The focus of the book is on note making for actively producing tangible outputs (essays, papers, theses, monographs, books, etc.), something on which a few recent texts in a the related productivity space haven’t delivered. While ostensibly focused on the humanities and social sciences in terms of examples, the methods broadly apply to all fields. In fact, some of the methods draw historically on some of the practices fruitfully used by Bacon, Newton, Leibnitz, Linnaeus, and many others in the sciences since.
This isn’t your father’s note making system…†
While many students (especially undergraduates and graduate students) may eschew this sort of handbook as something they think they “already know”, I can assure you that they do not and will benefit from the advice contained therein, particularly the first half. I’ve often heartily recommended Sönke Ahrens’ book How to Take Smart Notes: One Simple Technique to Boost Writing, Learning and Thinking to many in the past, but I think Allosso’s version, while similar in many respects, is clearer, shorter, and likely more easily realized by new practitioners.
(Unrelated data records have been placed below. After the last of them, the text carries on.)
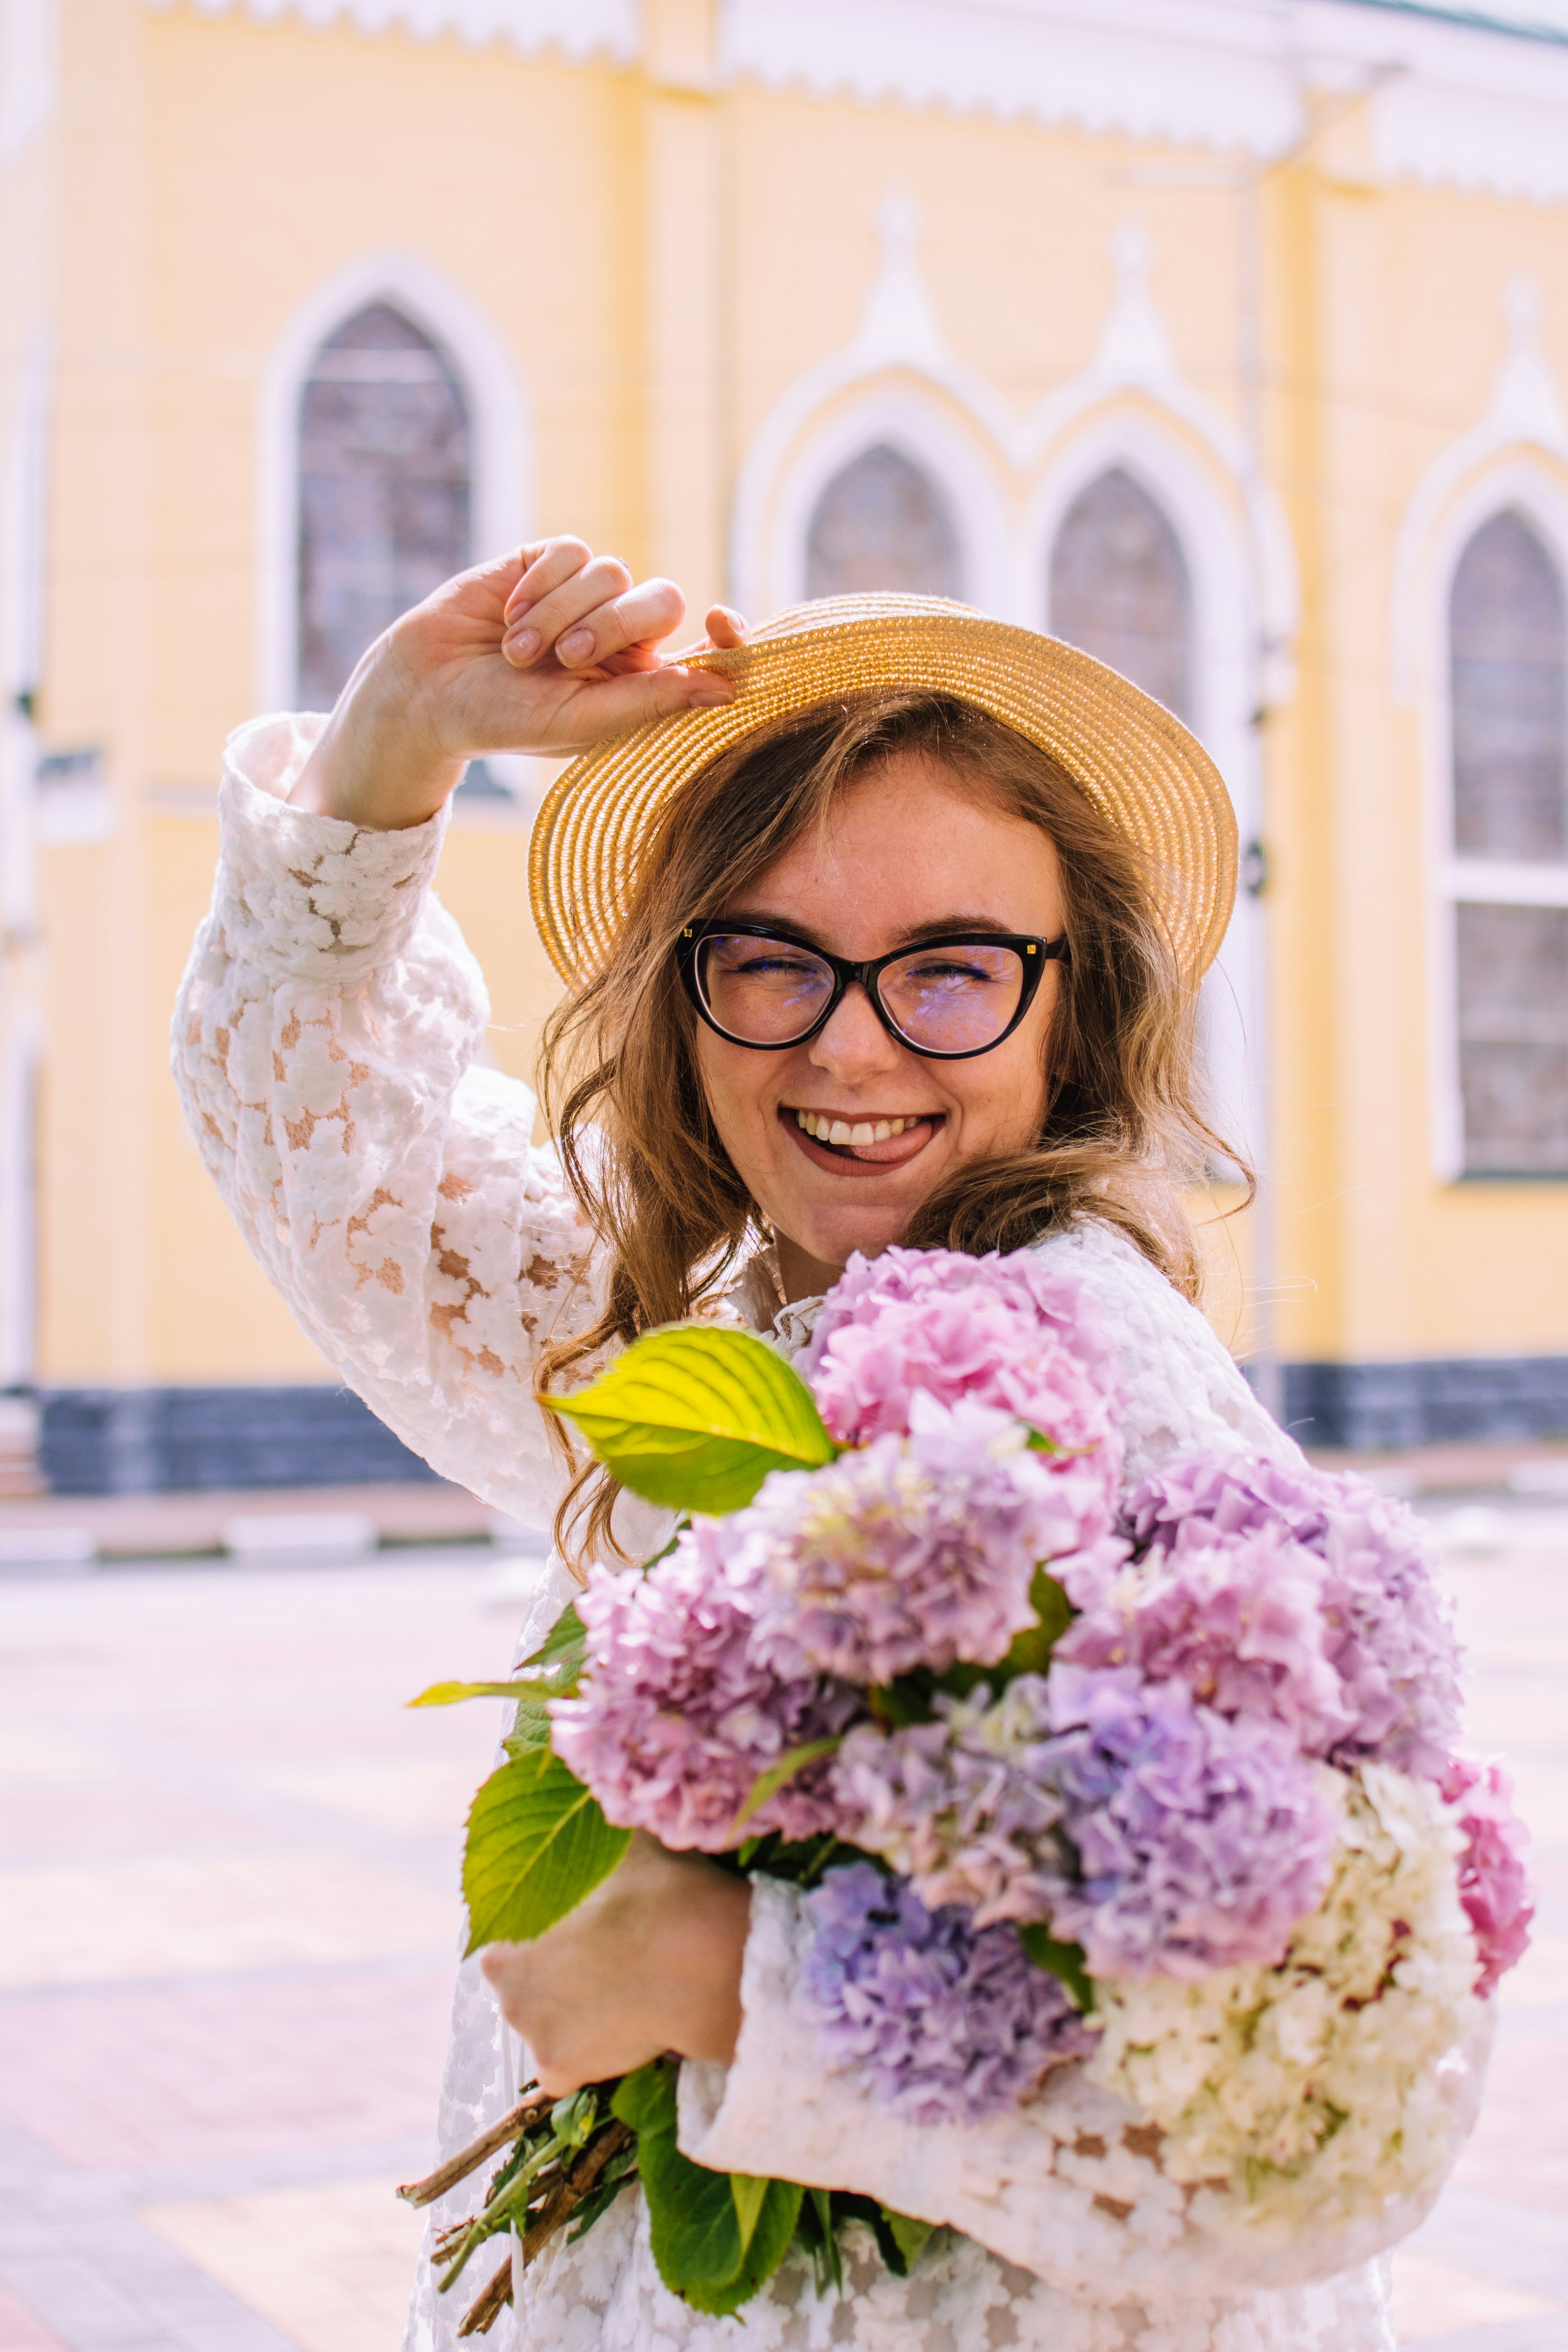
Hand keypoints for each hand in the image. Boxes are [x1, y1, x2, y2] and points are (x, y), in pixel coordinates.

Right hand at [289, 538, 748, 830]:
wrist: (429, 690)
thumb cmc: (504, 720)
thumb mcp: (577, 721)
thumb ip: (648, 702)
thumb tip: (722, 688)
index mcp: (640, 682)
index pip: (703, 649)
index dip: (725, 635)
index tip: (723, 623)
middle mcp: (621, 636)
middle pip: (661, 600)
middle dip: (615, 625)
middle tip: (568, 658)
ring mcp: (586, 596)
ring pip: (612, 572)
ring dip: (563, 614)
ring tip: (519, 651)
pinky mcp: (548, 562)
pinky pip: (571, 551)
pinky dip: (541, 587)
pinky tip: (508, 616)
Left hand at [480, 1832, 751, 2097]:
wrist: (697, 1961)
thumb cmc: (656, 1892)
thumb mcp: (619, 1841)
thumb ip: (589, 1833)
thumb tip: (586, 1806)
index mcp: (504, 1933)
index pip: (512, 1936)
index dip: (550, 1930)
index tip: (585, 1927)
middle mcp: (505, 1990)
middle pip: (526, 1986)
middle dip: (557, 1975)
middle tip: (605, 1960)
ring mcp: (532, 2035)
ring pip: (549, 2026)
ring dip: (575, 2015)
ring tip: (622, 1994)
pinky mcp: (559, 2073)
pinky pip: (568, 2068)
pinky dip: (591, 2055)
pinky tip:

There’s more detail in Dr. Allosso’s announcement video:
Availability
How to Make Notes and Write is available at Minnesota State’s Pressbooks site for reading online, or download as a .pdf or .epub. If you’d like a physical copy, they’re also available for purchase on Amazon.
For those in the educational spaces, Dr. Allosso has given the book a Creative Commons license (CC BY-NC-SA 4.0), so that people can use it as an Open Educational Resource (OER) in their classes and work.
For teachers who are using social annotation with tools like Hypothes.is in their classrooms, Allosso’s book is an excellent resource for what students can actively do with all those annotations once they’ve made them. (Here’s a link to my annotated copy of a recent working draft if you care to “play along”.)
† Unless of course your father happens to be Salvatore Allosso, but even then…
Chris Aldrich points to this open text, How to Make Notes and Write, by Dan Allosso and S. F. Allosso. In a nutshell, the book describes how to take notes from readings and sources, find how they are connected, and weave the results into longer works. This is sometimes called personal knowledge management (PKM) or the Zettelkasten method. Aldrich offers a link to an annotated version of the book. I find the approach a bit mechanical (as maybe it should be if you’re just learning). Then, I have virtually zero desire to write longer works, and prefer to be able to envision the entire text in my own mind before writing it and filling it in.
Bought and downloaded earlier today. Thanks for the pointers in your annotations.
Thanks, Chris! I was, as you mention, very lucky to have S.F.A. as a father and teacher!
@chrisaldrich Bookmarked! This reminded me of Zettelkasten. Ive been building one for my research for a couple of years. Have you run across Andy Matuschak’s work? His info theory stuff is extrmely interesting.
@heyjonathan Dan’s perspective is definitely heavily informed by the zettelkasten tradition.
Andy and I are not only aware of each others’ work, but our notes have “spoken to each other”: boffosocko.com/2021/07/0…
Thanks for sharing, currently reading the epub in bed
I have it in Kindle version. The book is not bad, but for me there wasn’t anything new. Probably because I have already read too much about notetaking and “thinking on paper” — I have read too much, to be honest, it’s becoming an obsession.
Also, the book is meant for college students as a handbook on writing. I read only the first 7 chapters on notetaking, the rest of the book was about writing well.
Little bit disappointed that the book doesn’t have a reference/bibliography section at the end, even though he mentions in the book how important it is to reference your sources.
I liked this book for it’s simplified approach to note types: Source Notes and Point Notes.